G2 and You is an excellent mixture of originals and standards, playing well by Denny McCollim on keyboards, Josh Skinner on bass, and Brendan McMurphy on drums. All three of those were on 2021’s Deviate from Standards and it should come as no surprise to see them here, as well. These four have an understanding of each other’s playing and vision that makes them reach beyond themselves. Indeed, the whole is greater than the sum of the parts.
The album opens with Angel Eyes by Matt Dennis, introduced in the 1953 movie, Jennifer. The song has been covered and reinterpreted by dozens of artists from Nat King Cole to Frank Sinatra to Joe Lavano. Ella Fitzgerald recorded it four times and dubbed it her favorite song. Larsen and Company have given the song their own take and it is splendid. I can’t get enough. Dave Brubeck’s 1956 standard In Your Own Sweet Way is another triumph for the quartet. The covers are brilliant and Larsen always take special ownership of these classics.
The same thing happens with Joseph Kosma’s Autumn Leaves and Johnny Mercer’s Come Rain or Come Shine. While the songs are immediately recognizable, Larsen and the fellas give them a turn that is something special and extraordinary.

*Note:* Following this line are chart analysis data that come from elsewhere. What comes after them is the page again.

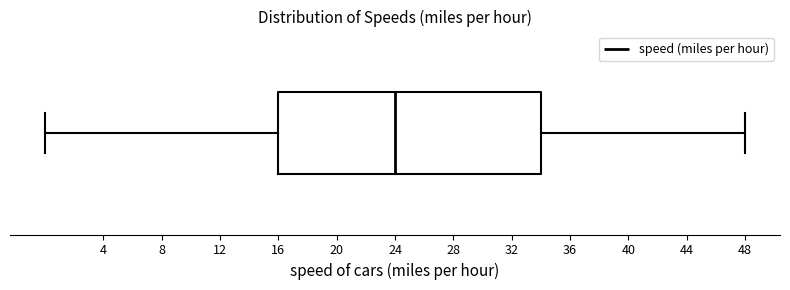

Read this box plot against the x-axis: the position of the median line, the range covered by the box, and the ends of both whiskers. The values are not printed on the chart, so give them approximately, as read against the axis.

median 24, box 16 to 34, whiskers 0 to 48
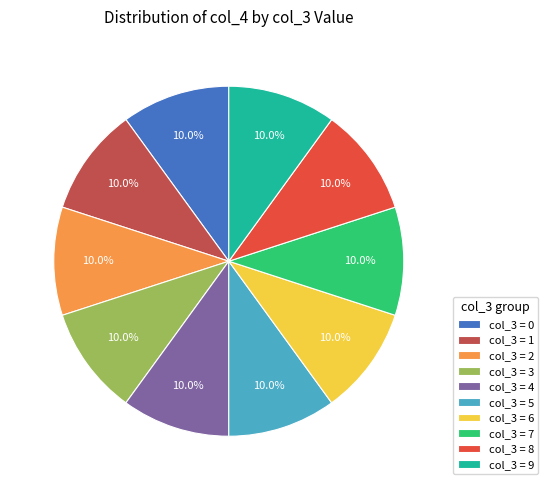

Is col_3 = 8 the majority of the pie?

No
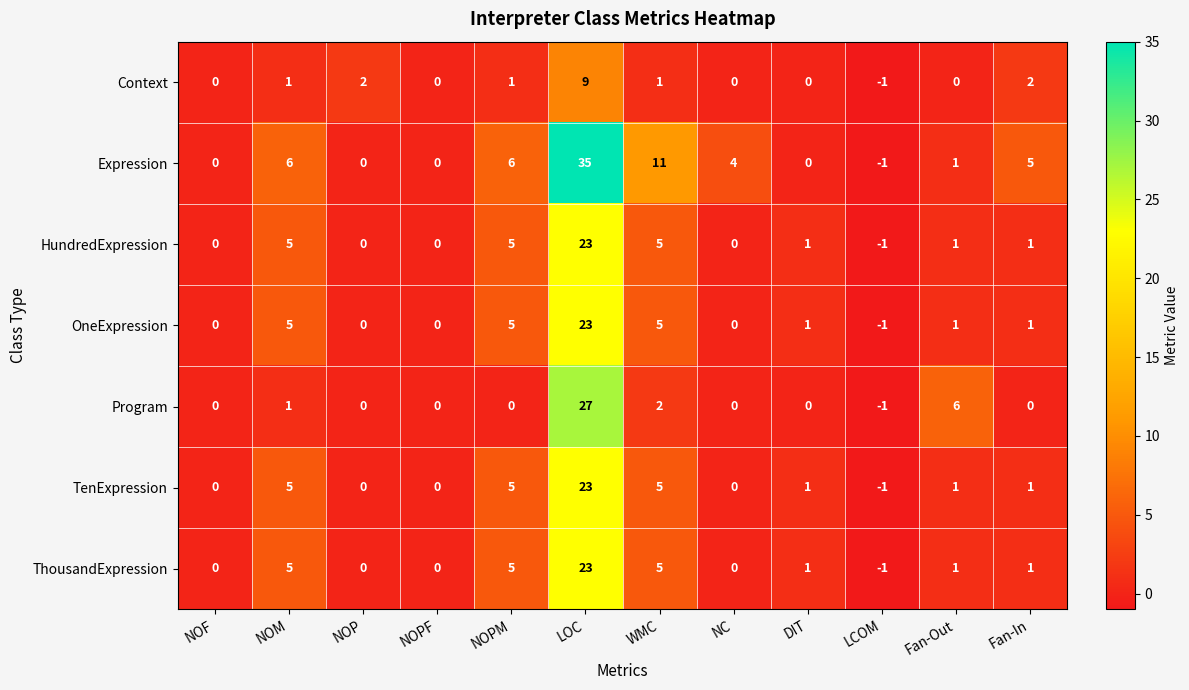

Is it true that ThousandExpression equals 8 at NOM?

False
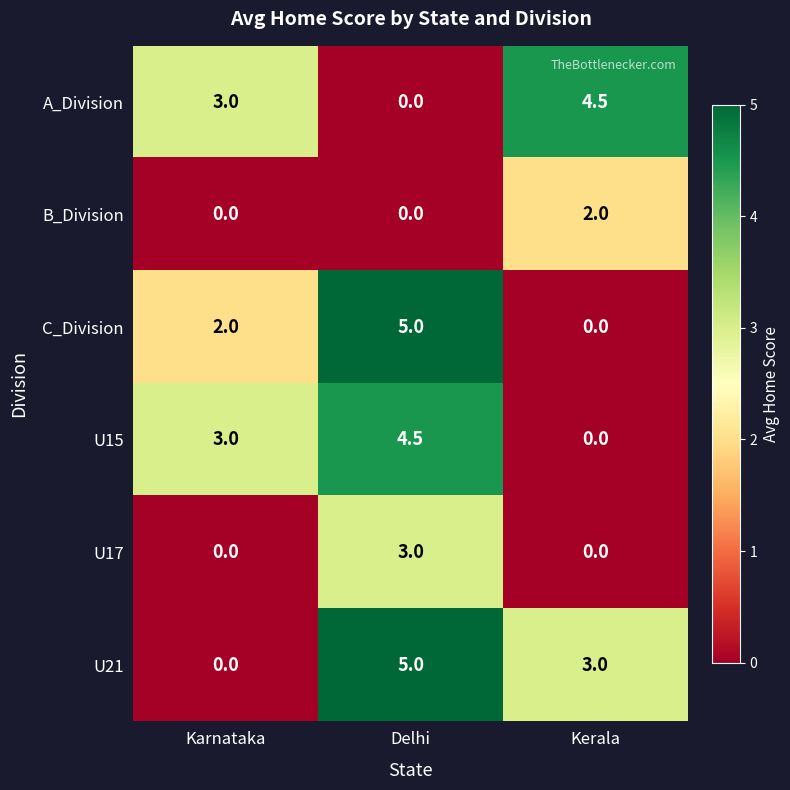

Which series changed the most between Karnataka and Delhi?

U21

But then there are the Larsen originals that just set your heart in motion. Another Porter Please is one sweet tune as Larsen turns in the smoothest baritone sax you could ever hope to hear. The intonations are warm and relaxed and the band is right on it. The same goes for Latin Silver. That Latin rhythm and the percussive playing of McCollim’s electric piano is just how we like it. This could be my favorite track on the album.
Larsen’s Bright Days is an electrifying number that is wonderfully delivered by the piano, bass, and drums underneath Larsen’s baritone. The cool electric piano solo is so fine and the rhythm section keeps everything in the groove. The album concludes with Larsen’s Through and Through. It is warm and lyrical, a song of delight and joy. It is the longest track of the album and thank goodness for it. I wanted this to just keep going. The acoustic piano sets marvelously with the bass and drums and McCollim’s solo is so satisfying. This is a thing of great beauty.
David Larsen’s G2 and You is a brilliant exposition of Larsen’s reinvention of Jazz standards and a journey into his own compositions, both of which reveal his artistry and skill and, above all, the heart of the man. This is music for the emotional and the intelligent.